[AIM OF THE TASK]:
Please transcribe the data below in full. Omit any picture you find in it.

[SOURCE DATA — start]

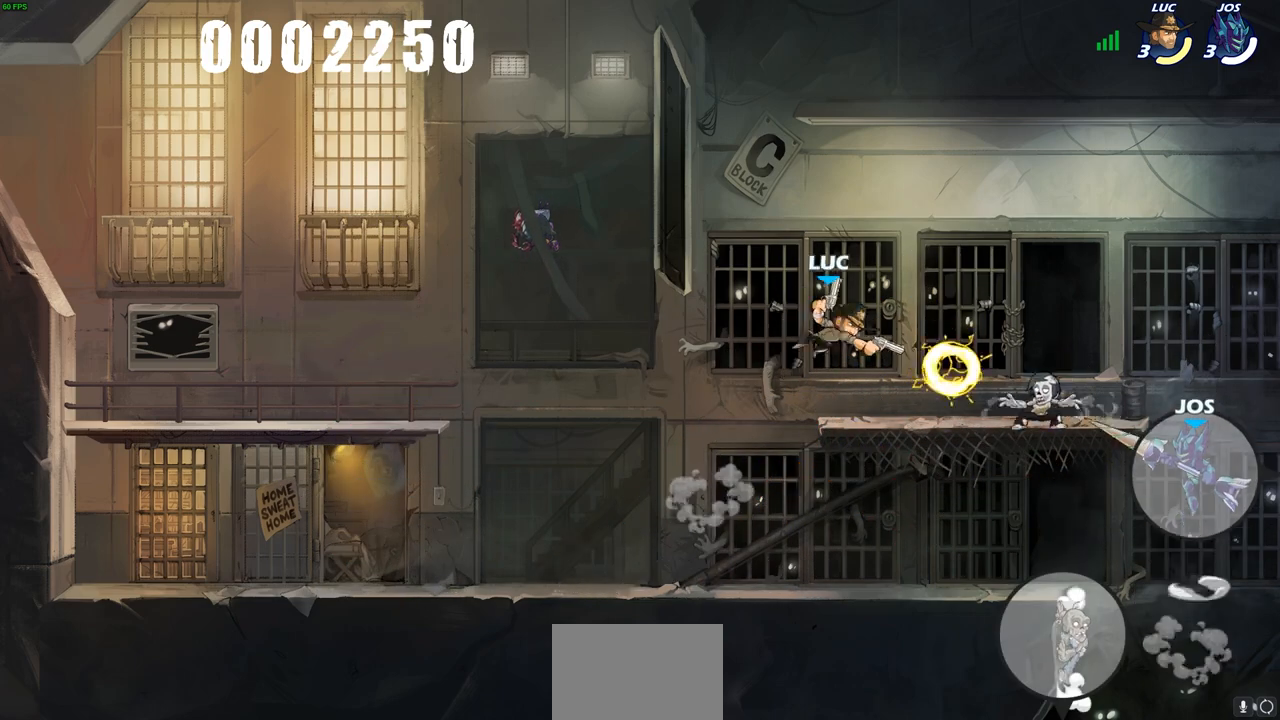
{"buttons": [], "left_stick": "left", "right_stick": "center", "events": [[100, "left_stick", "center"], [150, "left_stick", "left"]]}
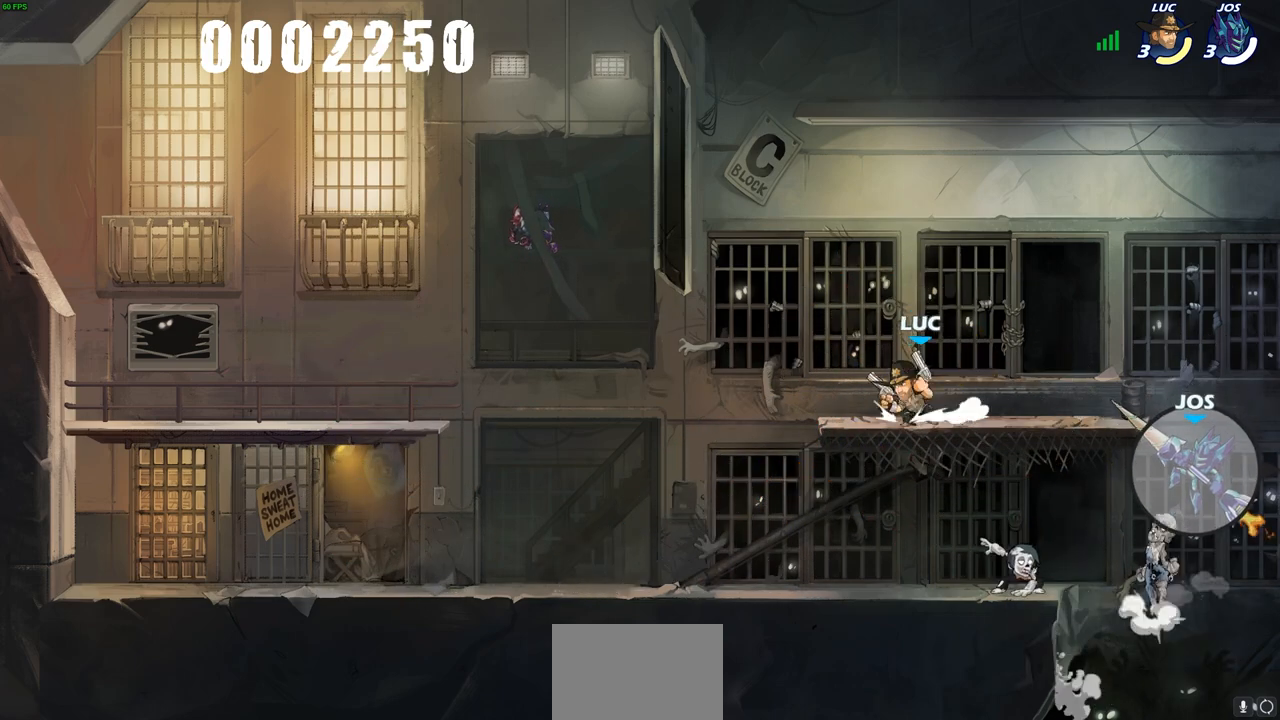
{"buttons": [], "left_stick": "center", "right_stick": "center", "events": [[17, "left_stick", "up-left"], [83, "R2", "down"], [167, "CIRCLE", "down"], [200, "left_stick", "right"], [217, "R2", "up"], [383, "CIRCLE", "up"], [383, "left_stick", "center"]]}
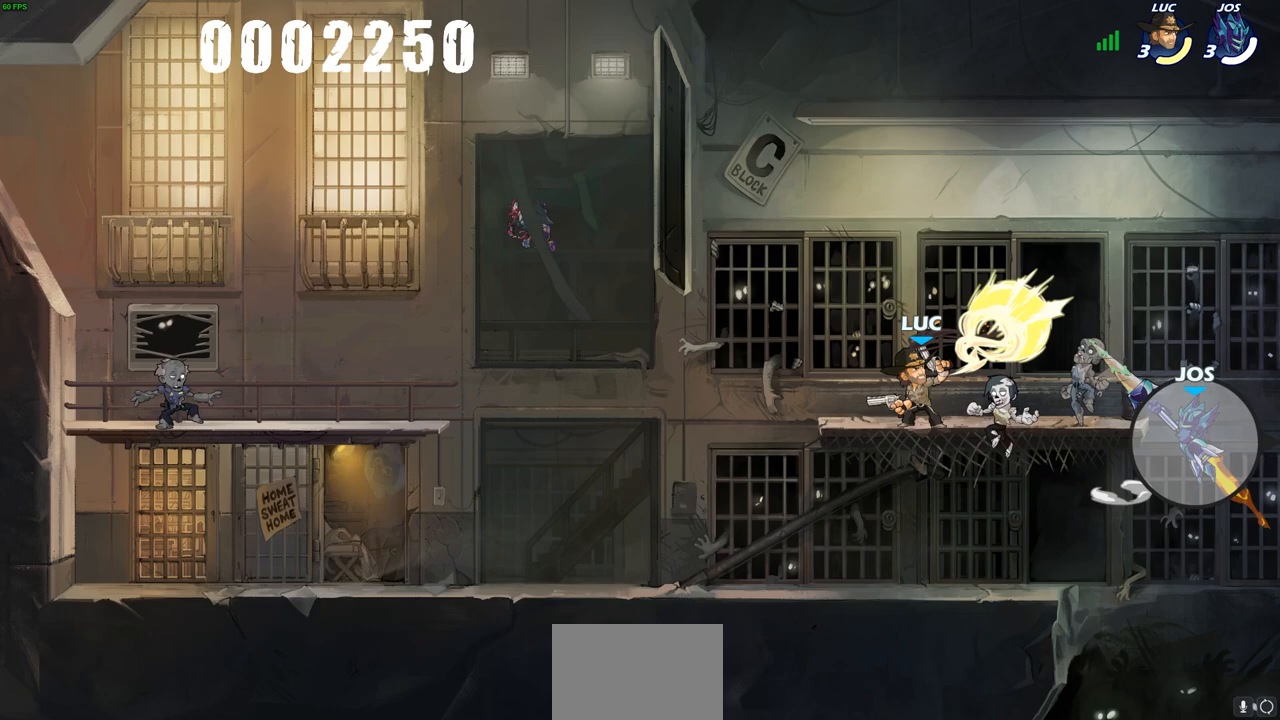
{"buttons": [], "left_stick": "center", "right_stick": "center", "events": []}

[SOURCE DATA — finish]

[EXERCISE SOLUTION]:
{"buttons": [], "left_stick": "left", "right_stick": "center", "events": [[100, "left_stick", "center"], [150, "left_stick", "left"]]}
{"buttons": [], "left_stick": "center", "right_stick": "center", "events": [[17, "left_stick", "up-left"], [83, "R2", "down"], [167, "CIRCLE", "down"], [200, "left_stick", "right"], [217, "R2", "up"], [383, "CIRCLE", "up"], [383, "left_stick", "center"]]}
{"buttons": [], "left_stick": "center", "right_stick": "center", "events": []}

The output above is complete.